The next thing I recommend checking is the TLS handshake negotiation at each connection point. There will be TLS between the client and Apigee, and TLS between Apigee and the microservice. If you have no Keep-alive on either end, you will see unnecessary, avoidable latency. If you are using HTTP1.0, switch to HTTP 1.1.

Then I would look at the API proxy. Operations like Verifying an API Key, extracting a path, removing or injecting a header....those are all in-memory operations. The VerifyAPIKey will require a lookup to persistent store on the first call, but subsequent calls will read information from cache, so it will be fast. All of those things should execute within a total of 1-2 ms. That's not where the latency will be. On the other hand if you have lookups in the API proxy, to do things like ServiceCallout to retrieve an authorization table, or ServiceCallout to perform message logging to some remote system... those things can consume time, because again, they are calls across the network. All the same issues I mentioned above apply here too. I dealt with one customer recently that had 4 logging calls in their proxy, each one was consuming 25-30ms. Collapsing those logging calls to just one, and stuffing it into the postclientflow, avoided over 100ms of latency in the API proxy itself.

Last thing - if you are seeing timeouts before the request is sent, then ... check the TLS connection. The Apigee target has timeouts for keepalive, I/O, and connection. It sounds like it is failing on the connection timeout.

when going through apigee, every few requests are slow, sometimes it's 3,5,6 seconds, sometimes it timeouts at 9. ... We have other proxies who have similar steps, but perform much much better.
Also to note, this issue only persists in the prod environment. It performs normally on development, and the revision is the same.

Your observations, together, suggest a network issue. It's probably not an Apigee proxy issue. Maybe there is a "virtual IP" between Apigee and the upstream prod system. A network device like a F5 or Netscaler or something. Maybe that thing is misconfigured and has an incorrect target.

It's possible that your Apigee prod environment is much more stressed than your Apigee non-prod, and that extra stress is leading to contention in the message processor which leads to a higher rate of timeouts. If you are using Apigee cloud, that should never happen.

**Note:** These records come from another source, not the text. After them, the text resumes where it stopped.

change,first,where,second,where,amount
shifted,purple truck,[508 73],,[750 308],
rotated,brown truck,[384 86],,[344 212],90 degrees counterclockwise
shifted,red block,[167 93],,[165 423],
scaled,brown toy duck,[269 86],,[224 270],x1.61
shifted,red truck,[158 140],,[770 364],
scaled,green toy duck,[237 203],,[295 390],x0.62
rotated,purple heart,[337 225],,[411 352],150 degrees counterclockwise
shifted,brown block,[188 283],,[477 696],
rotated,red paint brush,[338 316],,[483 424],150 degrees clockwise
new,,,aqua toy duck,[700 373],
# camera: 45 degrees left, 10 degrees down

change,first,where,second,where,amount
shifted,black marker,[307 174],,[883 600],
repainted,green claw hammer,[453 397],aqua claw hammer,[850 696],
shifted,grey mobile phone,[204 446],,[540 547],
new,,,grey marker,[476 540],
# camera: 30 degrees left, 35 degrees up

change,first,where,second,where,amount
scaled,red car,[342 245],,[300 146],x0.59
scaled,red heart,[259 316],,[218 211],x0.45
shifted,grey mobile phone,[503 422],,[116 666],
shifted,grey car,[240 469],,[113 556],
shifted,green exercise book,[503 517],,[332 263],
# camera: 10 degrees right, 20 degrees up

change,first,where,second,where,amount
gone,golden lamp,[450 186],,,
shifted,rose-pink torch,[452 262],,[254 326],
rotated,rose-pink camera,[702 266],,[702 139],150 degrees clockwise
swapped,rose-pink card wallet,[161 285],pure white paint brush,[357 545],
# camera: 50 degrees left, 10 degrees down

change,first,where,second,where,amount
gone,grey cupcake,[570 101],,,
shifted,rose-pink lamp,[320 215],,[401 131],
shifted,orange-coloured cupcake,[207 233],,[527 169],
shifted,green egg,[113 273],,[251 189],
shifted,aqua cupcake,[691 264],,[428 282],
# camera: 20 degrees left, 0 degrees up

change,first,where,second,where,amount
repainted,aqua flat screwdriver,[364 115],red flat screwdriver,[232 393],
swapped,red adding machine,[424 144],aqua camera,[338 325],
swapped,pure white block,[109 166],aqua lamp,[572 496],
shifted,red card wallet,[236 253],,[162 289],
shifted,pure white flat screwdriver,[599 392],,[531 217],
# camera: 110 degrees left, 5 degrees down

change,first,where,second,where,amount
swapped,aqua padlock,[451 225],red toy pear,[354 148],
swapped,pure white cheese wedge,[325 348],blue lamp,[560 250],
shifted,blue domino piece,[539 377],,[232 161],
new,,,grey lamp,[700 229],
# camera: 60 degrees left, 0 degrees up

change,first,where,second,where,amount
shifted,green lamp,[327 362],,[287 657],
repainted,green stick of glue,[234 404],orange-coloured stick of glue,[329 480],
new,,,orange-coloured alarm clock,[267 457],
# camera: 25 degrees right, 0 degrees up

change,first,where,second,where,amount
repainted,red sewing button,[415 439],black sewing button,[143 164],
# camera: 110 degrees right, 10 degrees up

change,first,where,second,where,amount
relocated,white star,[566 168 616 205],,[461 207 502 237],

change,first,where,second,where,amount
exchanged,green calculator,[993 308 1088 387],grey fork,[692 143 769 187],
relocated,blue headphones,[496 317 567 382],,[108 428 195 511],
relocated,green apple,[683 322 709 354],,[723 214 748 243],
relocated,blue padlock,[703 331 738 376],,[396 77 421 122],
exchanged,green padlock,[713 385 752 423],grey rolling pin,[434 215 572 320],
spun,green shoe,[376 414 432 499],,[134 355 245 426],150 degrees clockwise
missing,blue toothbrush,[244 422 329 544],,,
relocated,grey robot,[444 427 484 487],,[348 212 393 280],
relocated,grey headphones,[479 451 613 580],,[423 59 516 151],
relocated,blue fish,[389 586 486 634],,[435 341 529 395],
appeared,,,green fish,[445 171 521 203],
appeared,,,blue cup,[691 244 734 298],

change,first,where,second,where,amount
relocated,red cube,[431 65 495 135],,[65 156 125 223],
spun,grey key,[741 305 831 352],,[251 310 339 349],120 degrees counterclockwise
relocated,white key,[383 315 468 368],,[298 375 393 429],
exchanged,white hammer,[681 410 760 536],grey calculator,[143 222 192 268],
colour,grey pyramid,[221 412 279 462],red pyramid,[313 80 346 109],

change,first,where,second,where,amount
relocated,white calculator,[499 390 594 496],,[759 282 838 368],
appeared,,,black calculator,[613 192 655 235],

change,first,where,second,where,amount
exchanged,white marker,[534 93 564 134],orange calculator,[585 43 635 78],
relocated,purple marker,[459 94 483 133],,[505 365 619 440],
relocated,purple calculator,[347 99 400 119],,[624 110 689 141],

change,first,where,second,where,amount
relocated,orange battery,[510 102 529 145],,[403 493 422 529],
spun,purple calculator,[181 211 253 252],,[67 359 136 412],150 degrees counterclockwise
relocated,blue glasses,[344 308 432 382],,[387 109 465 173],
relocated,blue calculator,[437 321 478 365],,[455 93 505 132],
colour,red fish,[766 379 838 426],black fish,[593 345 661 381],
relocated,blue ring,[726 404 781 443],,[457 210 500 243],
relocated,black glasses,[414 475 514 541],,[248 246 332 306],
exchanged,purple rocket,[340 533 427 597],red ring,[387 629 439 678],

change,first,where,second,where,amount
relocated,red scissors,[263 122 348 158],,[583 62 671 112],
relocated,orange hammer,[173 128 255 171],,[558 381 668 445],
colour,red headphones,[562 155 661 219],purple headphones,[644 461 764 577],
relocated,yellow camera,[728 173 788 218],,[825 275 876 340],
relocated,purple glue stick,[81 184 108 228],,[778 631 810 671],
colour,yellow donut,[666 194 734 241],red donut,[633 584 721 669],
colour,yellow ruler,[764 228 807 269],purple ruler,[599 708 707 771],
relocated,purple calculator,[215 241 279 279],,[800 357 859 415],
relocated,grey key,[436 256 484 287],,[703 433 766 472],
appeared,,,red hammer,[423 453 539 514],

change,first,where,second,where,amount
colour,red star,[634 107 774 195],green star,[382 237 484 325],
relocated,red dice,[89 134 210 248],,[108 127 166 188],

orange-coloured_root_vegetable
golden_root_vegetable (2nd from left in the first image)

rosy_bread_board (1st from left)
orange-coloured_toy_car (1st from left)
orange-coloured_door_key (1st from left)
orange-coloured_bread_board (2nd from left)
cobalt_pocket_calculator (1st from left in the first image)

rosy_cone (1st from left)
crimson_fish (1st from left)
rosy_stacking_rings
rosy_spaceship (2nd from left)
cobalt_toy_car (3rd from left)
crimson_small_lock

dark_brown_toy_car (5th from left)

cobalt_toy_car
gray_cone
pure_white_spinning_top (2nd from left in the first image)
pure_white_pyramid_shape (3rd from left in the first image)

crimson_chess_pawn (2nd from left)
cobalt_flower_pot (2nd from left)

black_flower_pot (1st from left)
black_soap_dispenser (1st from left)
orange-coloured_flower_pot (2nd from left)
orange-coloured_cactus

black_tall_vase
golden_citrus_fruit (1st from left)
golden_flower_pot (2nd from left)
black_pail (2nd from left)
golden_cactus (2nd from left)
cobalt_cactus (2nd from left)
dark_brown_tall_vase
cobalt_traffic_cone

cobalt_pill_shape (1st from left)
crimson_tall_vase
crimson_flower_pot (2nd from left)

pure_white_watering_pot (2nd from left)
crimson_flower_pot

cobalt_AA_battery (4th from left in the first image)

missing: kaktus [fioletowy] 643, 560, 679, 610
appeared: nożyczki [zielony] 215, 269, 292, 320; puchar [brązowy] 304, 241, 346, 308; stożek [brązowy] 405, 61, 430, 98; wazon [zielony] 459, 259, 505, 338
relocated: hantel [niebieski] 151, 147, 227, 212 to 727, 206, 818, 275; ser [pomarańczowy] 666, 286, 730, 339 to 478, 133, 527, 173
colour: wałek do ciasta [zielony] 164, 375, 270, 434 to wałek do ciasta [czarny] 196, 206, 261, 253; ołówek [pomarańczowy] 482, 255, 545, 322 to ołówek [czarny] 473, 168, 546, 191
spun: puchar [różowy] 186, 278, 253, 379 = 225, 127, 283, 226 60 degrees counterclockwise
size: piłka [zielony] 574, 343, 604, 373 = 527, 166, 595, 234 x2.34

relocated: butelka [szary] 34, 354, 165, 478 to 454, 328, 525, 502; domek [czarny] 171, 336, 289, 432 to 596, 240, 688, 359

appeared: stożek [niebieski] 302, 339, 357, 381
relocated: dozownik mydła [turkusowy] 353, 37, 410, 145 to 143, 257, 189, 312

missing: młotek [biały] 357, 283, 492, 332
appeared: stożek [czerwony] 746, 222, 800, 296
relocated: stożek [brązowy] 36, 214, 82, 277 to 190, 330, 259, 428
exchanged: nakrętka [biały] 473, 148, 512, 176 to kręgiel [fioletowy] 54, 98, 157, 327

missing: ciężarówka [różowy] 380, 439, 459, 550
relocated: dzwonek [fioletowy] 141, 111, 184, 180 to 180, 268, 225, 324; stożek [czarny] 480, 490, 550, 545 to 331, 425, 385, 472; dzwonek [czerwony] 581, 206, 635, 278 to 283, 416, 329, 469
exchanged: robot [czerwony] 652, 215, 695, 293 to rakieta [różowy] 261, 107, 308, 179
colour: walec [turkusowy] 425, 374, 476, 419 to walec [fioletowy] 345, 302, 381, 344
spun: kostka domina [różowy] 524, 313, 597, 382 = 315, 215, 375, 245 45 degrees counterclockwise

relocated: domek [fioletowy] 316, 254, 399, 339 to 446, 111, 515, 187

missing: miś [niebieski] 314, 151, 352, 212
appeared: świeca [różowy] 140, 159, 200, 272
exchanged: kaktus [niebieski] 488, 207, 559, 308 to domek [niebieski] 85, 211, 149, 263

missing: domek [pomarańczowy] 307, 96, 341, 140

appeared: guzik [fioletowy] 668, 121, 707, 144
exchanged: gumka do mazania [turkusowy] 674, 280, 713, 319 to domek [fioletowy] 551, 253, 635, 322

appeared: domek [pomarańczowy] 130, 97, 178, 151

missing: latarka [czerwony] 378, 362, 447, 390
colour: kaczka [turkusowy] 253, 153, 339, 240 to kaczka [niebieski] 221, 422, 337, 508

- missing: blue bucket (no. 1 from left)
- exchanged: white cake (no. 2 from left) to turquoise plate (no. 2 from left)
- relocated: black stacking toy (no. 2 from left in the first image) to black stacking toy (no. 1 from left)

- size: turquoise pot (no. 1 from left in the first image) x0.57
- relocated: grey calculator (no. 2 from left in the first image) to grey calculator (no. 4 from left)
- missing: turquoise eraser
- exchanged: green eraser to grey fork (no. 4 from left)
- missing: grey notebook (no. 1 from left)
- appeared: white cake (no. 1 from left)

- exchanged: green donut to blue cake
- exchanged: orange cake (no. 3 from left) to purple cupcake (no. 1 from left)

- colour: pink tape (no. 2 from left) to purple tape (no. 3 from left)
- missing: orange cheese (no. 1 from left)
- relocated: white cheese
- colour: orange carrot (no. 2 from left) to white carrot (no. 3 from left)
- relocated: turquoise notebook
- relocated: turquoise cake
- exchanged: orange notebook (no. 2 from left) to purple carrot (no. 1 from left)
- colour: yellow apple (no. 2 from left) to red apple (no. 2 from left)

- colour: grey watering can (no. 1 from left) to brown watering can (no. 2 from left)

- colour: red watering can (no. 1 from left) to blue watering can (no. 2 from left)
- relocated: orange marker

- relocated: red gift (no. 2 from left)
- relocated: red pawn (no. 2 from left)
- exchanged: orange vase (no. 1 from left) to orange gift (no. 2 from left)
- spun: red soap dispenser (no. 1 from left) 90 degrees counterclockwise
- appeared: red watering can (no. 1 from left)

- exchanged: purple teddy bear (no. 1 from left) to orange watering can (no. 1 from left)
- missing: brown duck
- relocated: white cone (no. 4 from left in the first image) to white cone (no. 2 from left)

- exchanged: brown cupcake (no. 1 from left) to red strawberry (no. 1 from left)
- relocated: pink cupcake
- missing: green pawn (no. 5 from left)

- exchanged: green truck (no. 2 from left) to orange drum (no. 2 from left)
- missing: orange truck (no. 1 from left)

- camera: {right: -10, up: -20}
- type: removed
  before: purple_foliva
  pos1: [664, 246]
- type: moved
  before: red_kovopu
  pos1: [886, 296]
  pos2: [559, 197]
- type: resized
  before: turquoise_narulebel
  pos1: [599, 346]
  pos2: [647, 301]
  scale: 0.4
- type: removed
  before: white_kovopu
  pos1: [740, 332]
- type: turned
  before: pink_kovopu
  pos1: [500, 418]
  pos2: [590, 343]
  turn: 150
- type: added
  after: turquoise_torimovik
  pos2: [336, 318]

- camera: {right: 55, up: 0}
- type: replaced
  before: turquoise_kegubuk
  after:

If you are managing the apigee runtime yourself (OPDK or hybrid) , then check the health of the MPs to see that they are not over-stressed.

But I suggest that you investigate "network" before "MP".

ndragas

I do not think it is a latency issue because of a few reasons:

Other proxies on the same APIGEE account work well.

When I say the average proxy response is 785ms. It is not consistently around that time. So when it works good it takes about 150ms for the whole request. And when it does not work, it times out, even before the request is sent to the backend server.

It's true that there is much more traffic on the production environment, but we are not experiencing issues like this on other proxies.

We are using HTTP 1.1.

Our payloads are not big in size, they are usually a simple JSON.

mody

@ndragasI am facing same issue, Can you please share root cause of you issue and what fix you applied.

ndragas

Hi @mody !

It wasn't an APIGEE issue.

It was an issue with DNS. We had two domain -> IP mappings and one of them was outdated. So when a load balancer decides to send the request to the wrong outdated service it was creating a delay. So the issue was fixed by removing the invalid (outdated) DNS mapping.

mody

Appreciate for quick reply @ndragas. Thanks!!!